People have a finite amount of time to spend on online activities, and we suspect that one cause of a decline in the number of new people that are registering as editors on the Wikimedia projects – which started in 2020-2021 and continues to the present – may be related to the growing popularity and appeal of participating in some of these other rewarding online spaces.

Changes in how online information is distributed and regulated 

Digital information that is created and verified by humans is the most valuable asset in the AI tech platform wars. Last year we predicted that AI would be weaponized in creating and spreading online disinformation. This year, we are seeing that low-quality AI content is being churned out not just to spread false information, but as a get-rich-quick scheme, and is overwhelming the internet. High-quality information that is reliably human-produced has become a dwindling and precious commodity that technology platforms are racing to scrape from the web and distribute through new search experiences (both AI and traditional search) on their platforms. Publishers of human-created online content across multiple industries (for example, many of the major news and media companies globally) are responding by negotiating content licensing deals with AI companies and instituting paywalls to protect themselves from abusive reuse. These restrictions are further decreasing the availability of free, high-quality information to the general public.

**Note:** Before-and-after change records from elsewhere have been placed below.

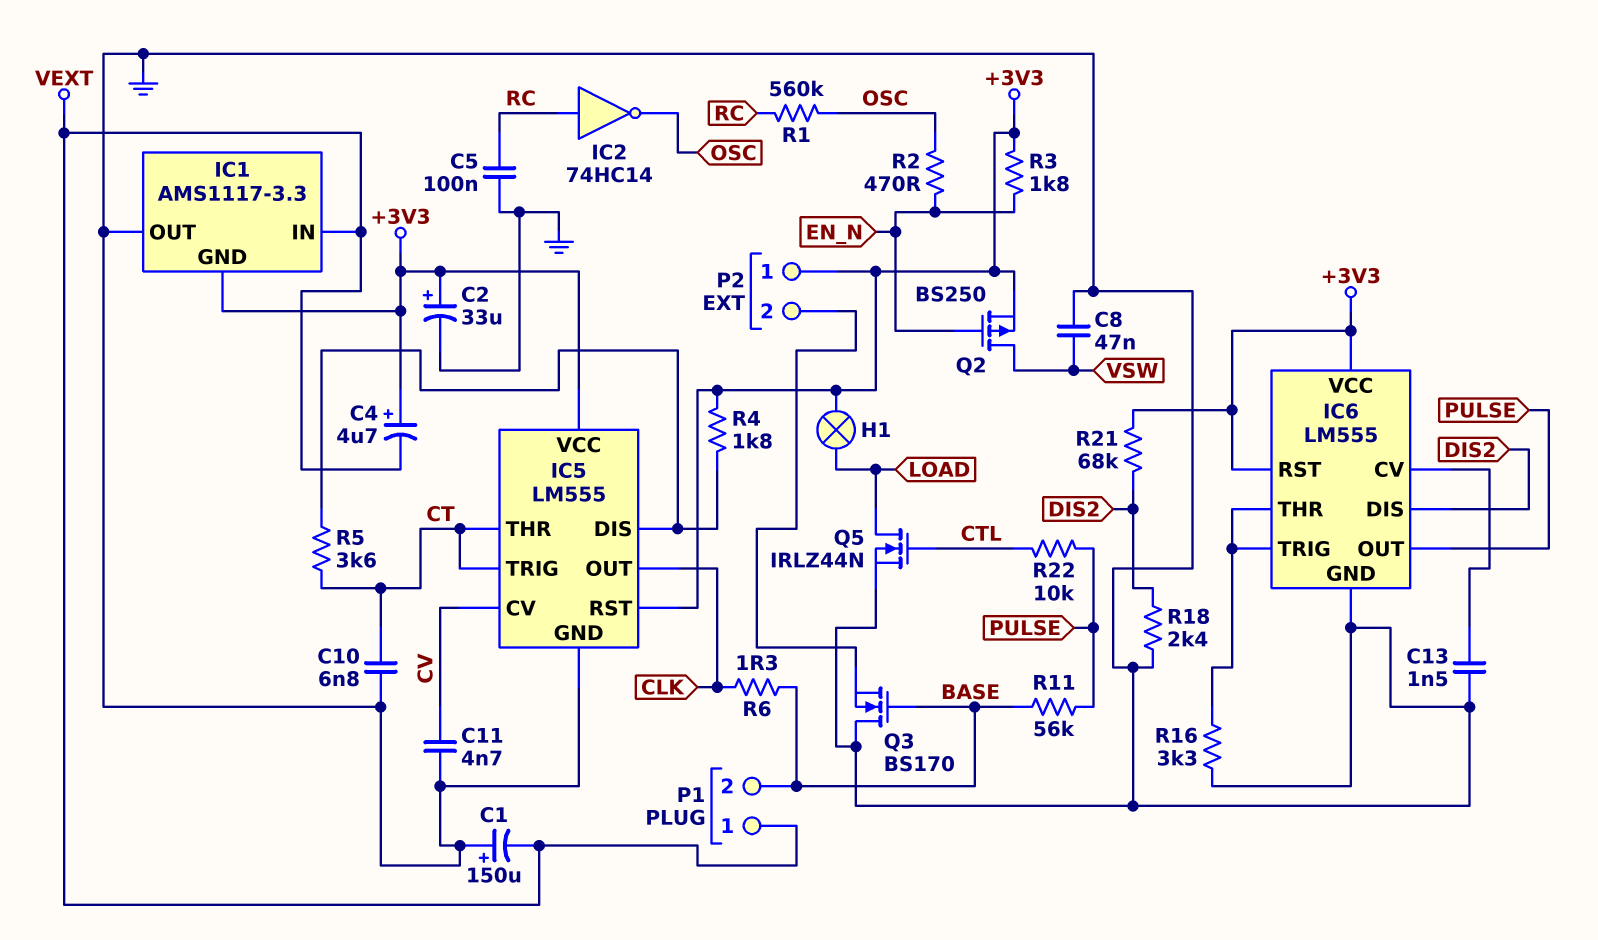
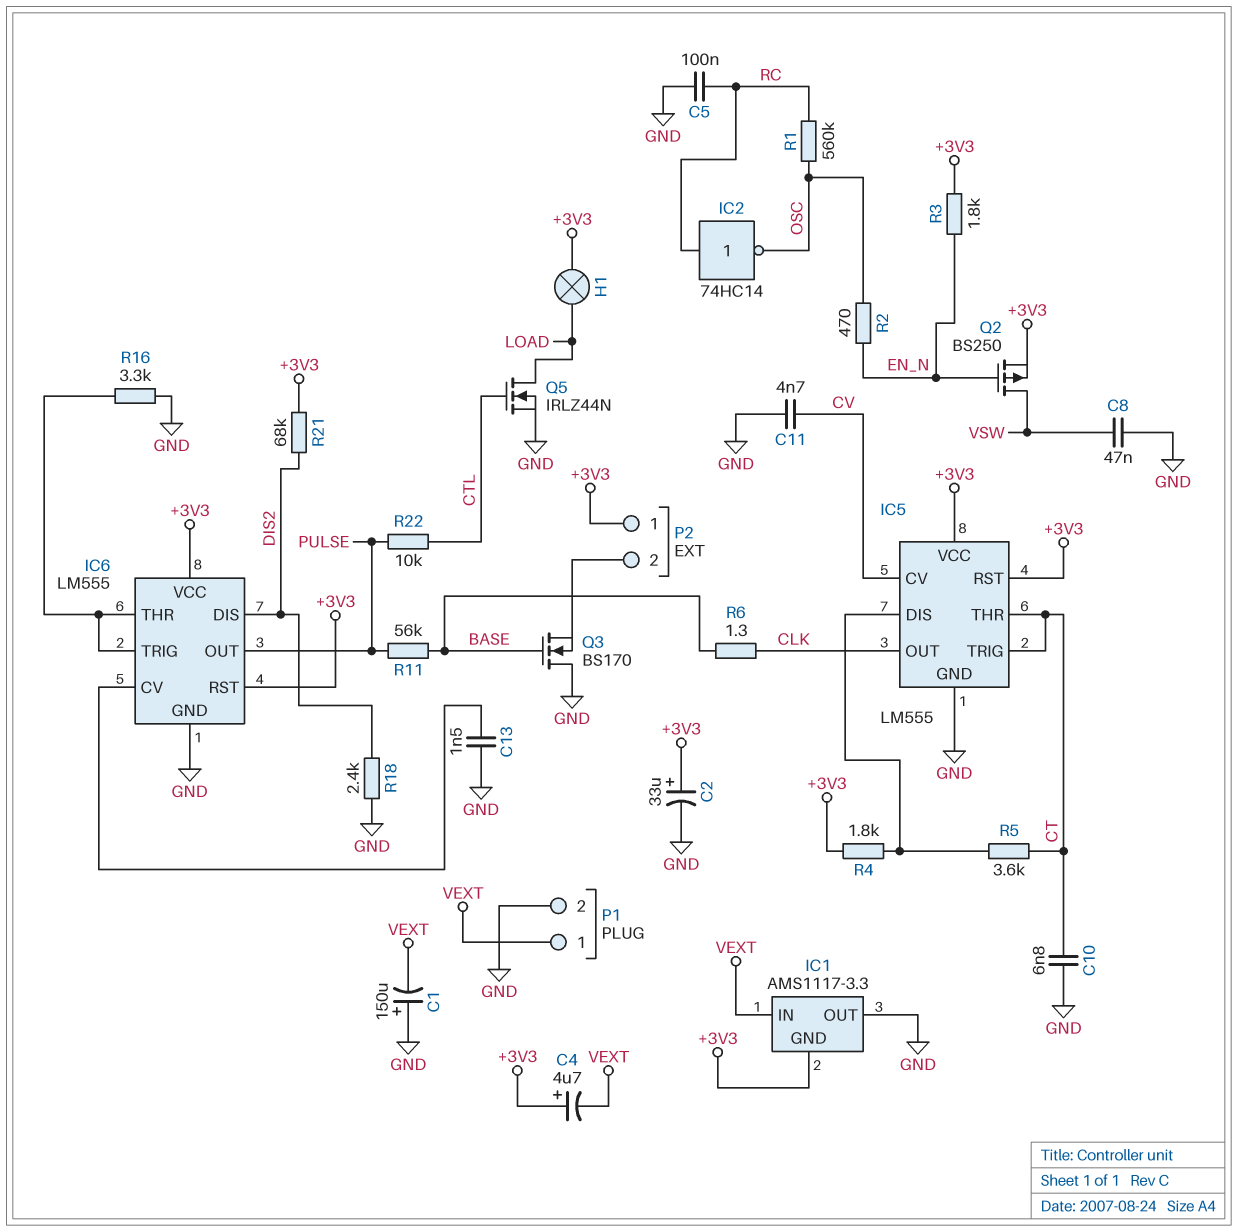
P1 pin 2: BASE -> GND

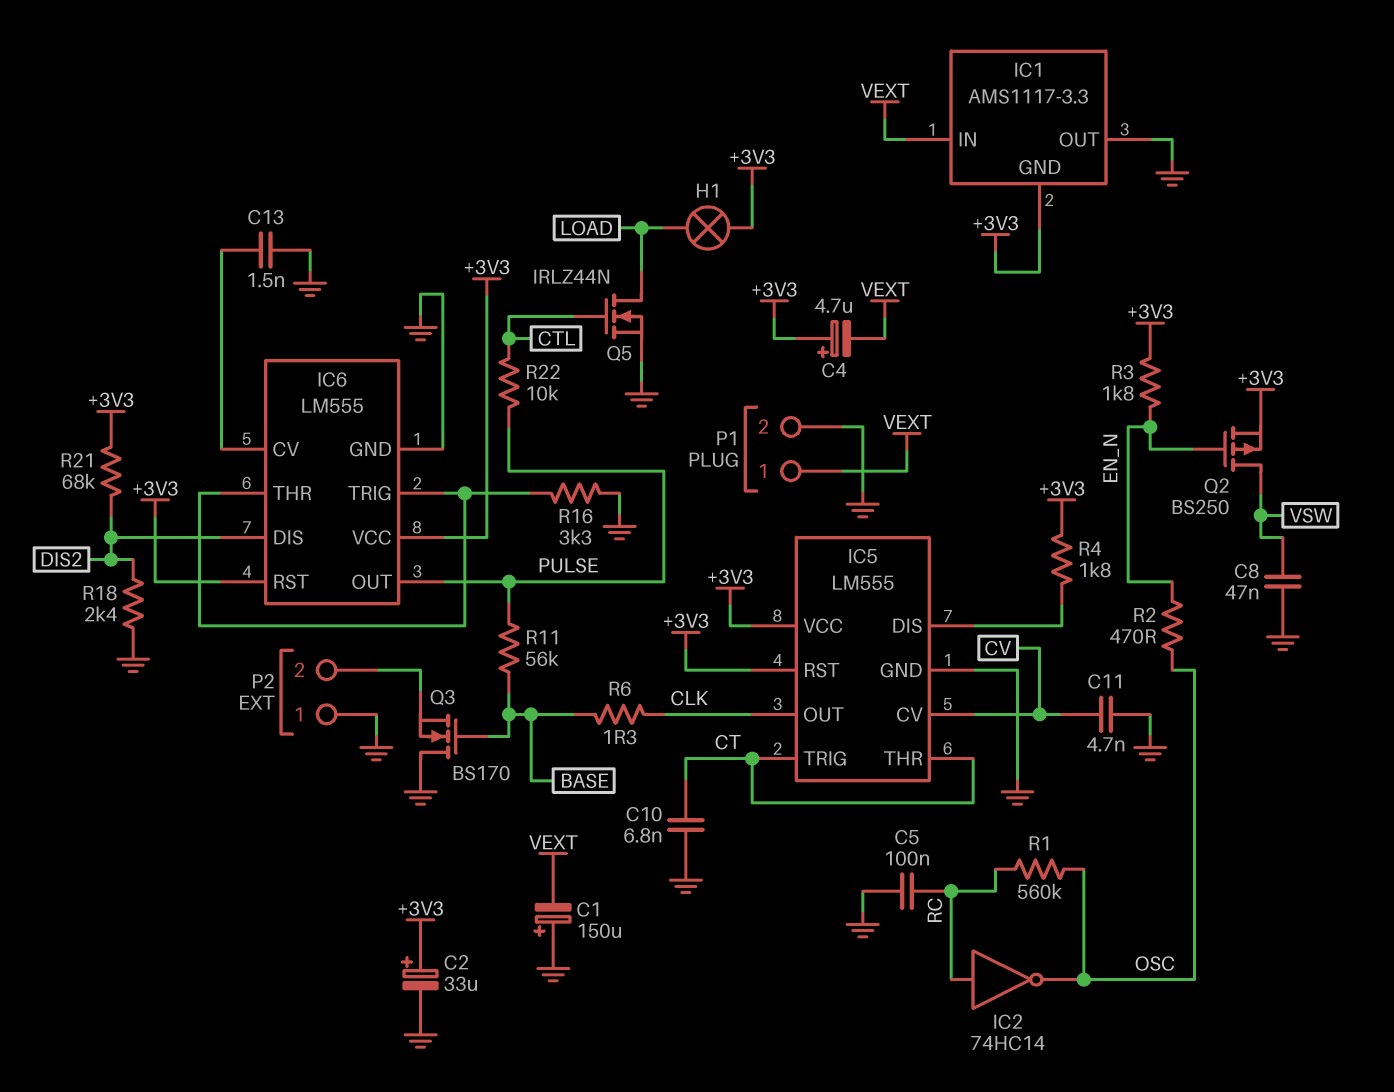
P2 pin 1: +3V3 -> GND
R5: 3.6k (CT, IC5/DIS) -> none

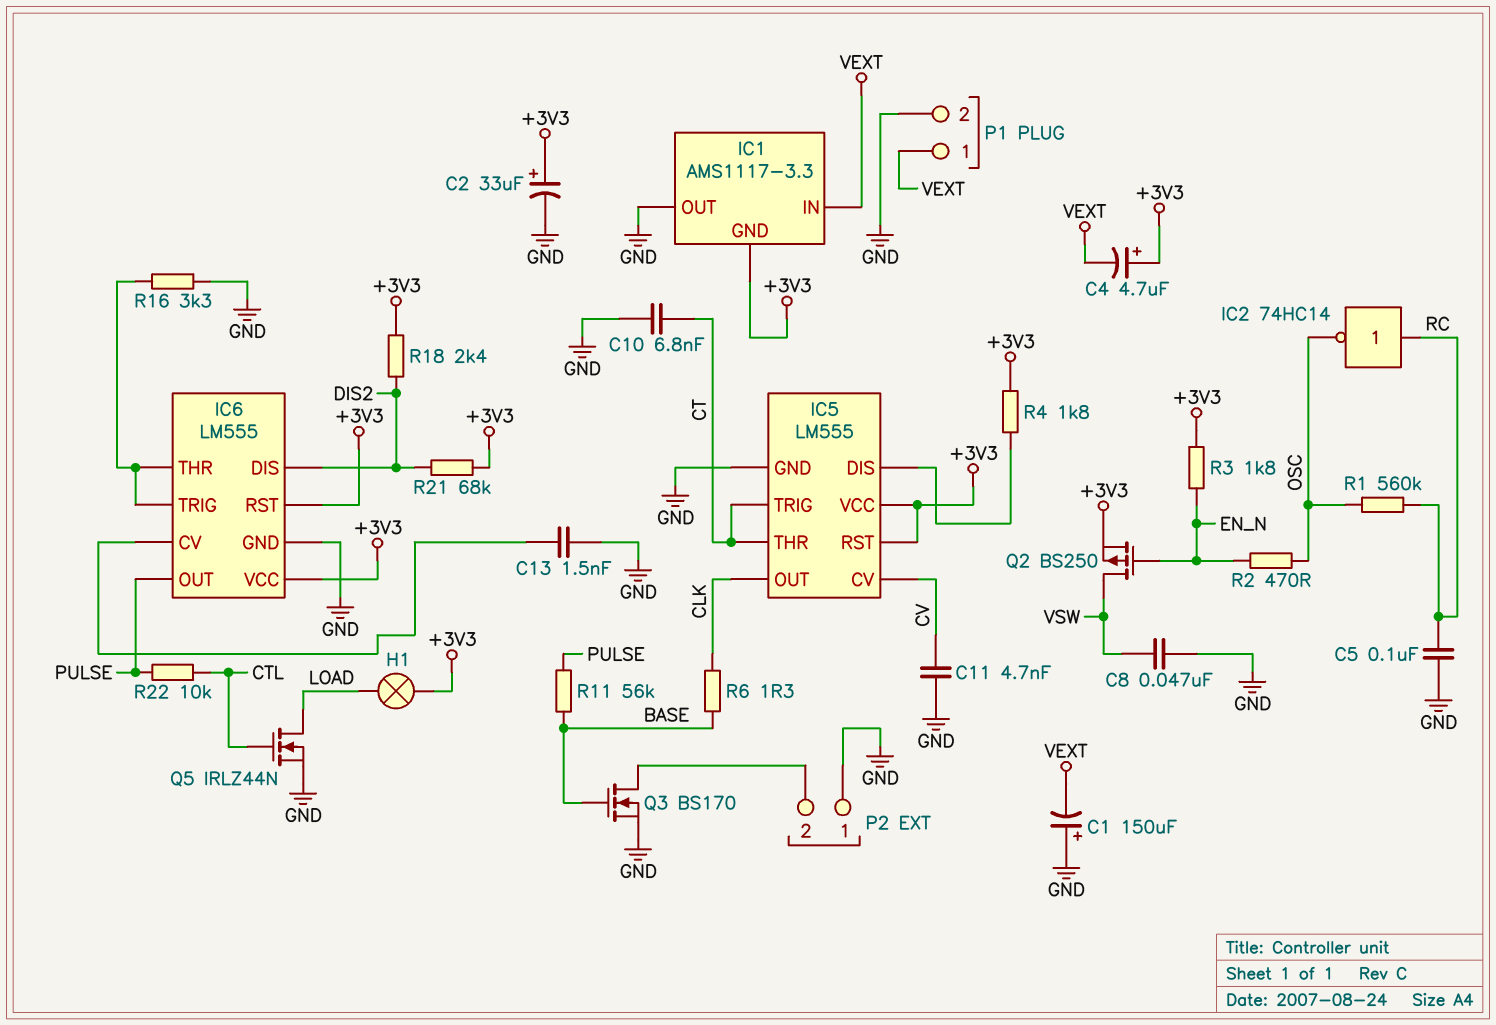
Q3: NMOS BS170 (G BASE, D GND, S P2/2) -> NMOS BS170 (G BASE, D P2/2, S GND)
R18: 2.4k (DIS2, GND) -> 2.4k (+3V3, DIS2)

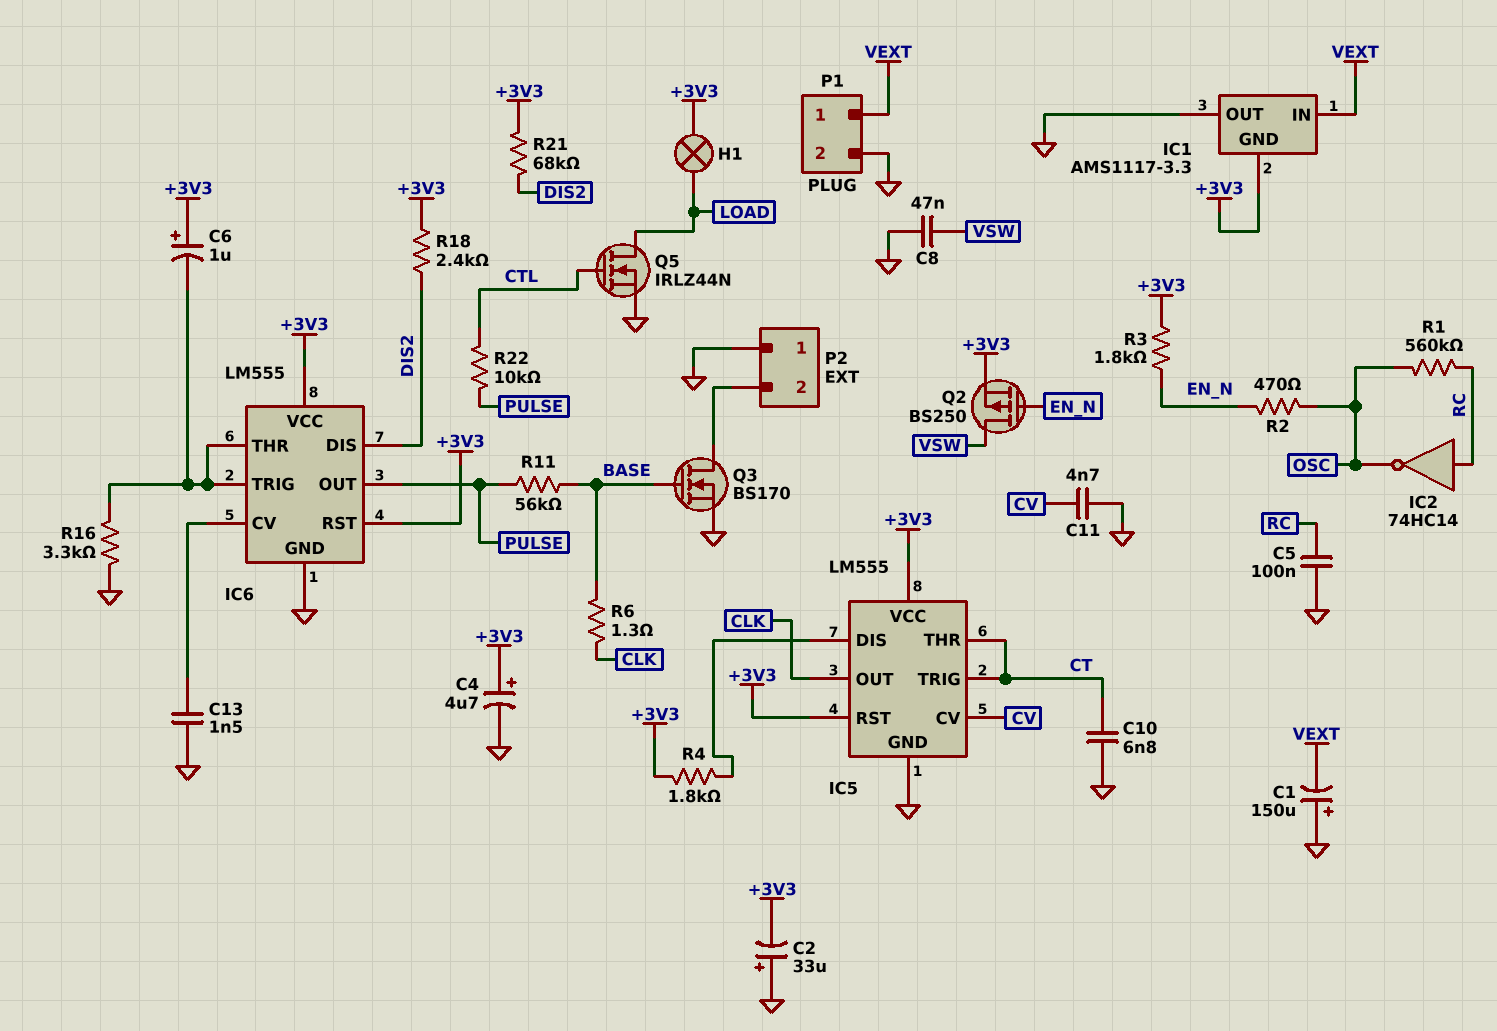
C2: 33uF (plus +3V3, minus GND) -> 33uF (plus GND, minus +3V3)
C4: 4.7uF (plus +3V3, minus VEXT) -> 4.7uF (plus +3V3, minus GND)
C6: none -> 1uF (plus +3V3, minus IC6/THR)

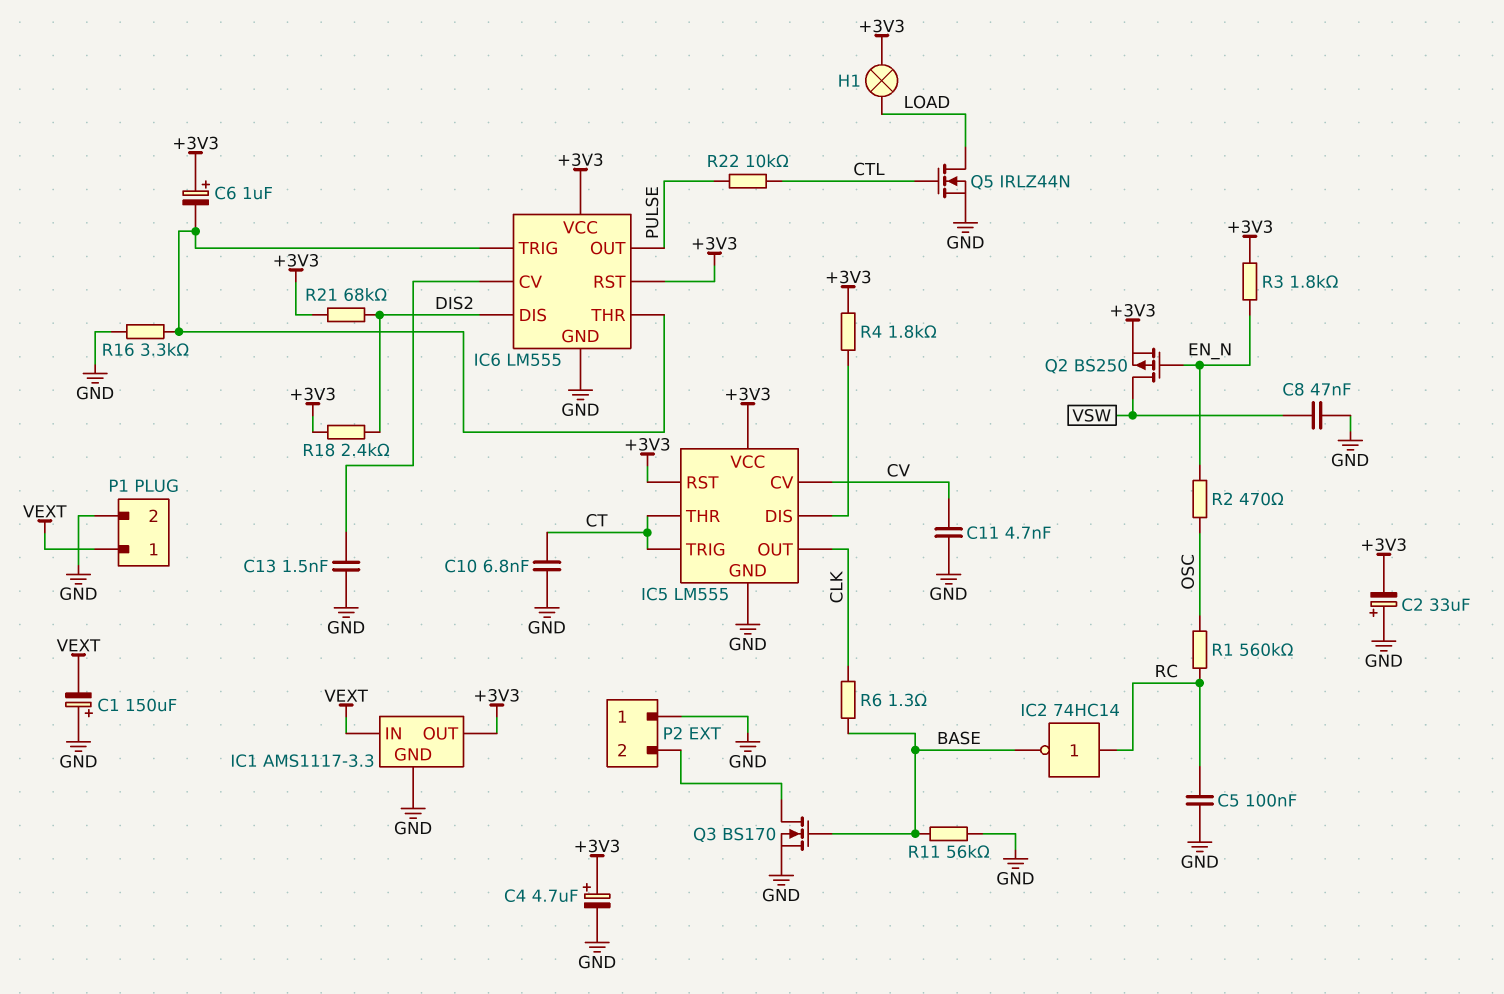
IC1 pin GND: +3V3 -> GND
IC1 pin OUT: GND -> +3V3
IC2: NOT 74HC14 (in RC, out OSC) -> NOT 74HC14 (in RC, out BASE)
R11: 56k (BASE, PULSE) -> 56k (BASE, GND)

Struggles over neutral and verifiable information threaten access to knowledge projects and their contributors. Last year, we highlighted that regulation globally poses challenges and opportunities to online information-sharing projects that vary by jurisdiction. This year, challenges to sharing verified, neutral information online have increased significantly. Public consensus around the meaning of concepts like “facts” and “neutrality” is increasingly fragmented and politicized. Special interest groups, influencers, and some governments are undermining the credibility of online sources that they disagree with. Others also try to silence sources of information through vexatious litigation.

Globally, a growing number of laws that seek to regulate online technology platforms do not make room for nonprofit platforms that exist in the public interest, such as open science initiatives, crowdsourced knowledge and cultural heritage repositories, and online archives. One-size-fits-all online regulation can threaten contributor and audience privacy on these platforms, and imperil community content moderation practices. For example, laws that would force platforms to verify the identity of and track the actions of visitors or contributors can endanger people’s privacy and safety to access or share information. Regulations that require platforms to immediately remove content labeled as misinformation run counter to built-in safeguards to address misinformation on platforms that operate through community consensus, and that prioritize accuracy instead of profit. 

What’s next and how you can join the conversation

As with our past updates to the community about trends, this is not a comprehensive list of threats and opportunities facing our movement, but rather a way to begin discussing and aligning on how to meet what the world needs from us now as we begin to plan for the next fiscal year. Earlier this year, Chief Product & Technology Officer Selena Deckelmann invited our global community to share what trends and changes are most important to them – we encourage you to continue the discussion on this talk page. In the coming months, the Wikimedia Foundation will publish its draft annual plan to lay out our proposed work for the coming year in response to these trends. Some work is already underway; for example, to address the decline in new editors, we are adding new kinds of “edit checks,” intelligent workflows that make constructive mobile editing easy for newcomers and increase their likelihood of continuing to contribute. We look forward to more community conversations about how we can protect and grow our free knowledge projects in a changing socio-technical landscape.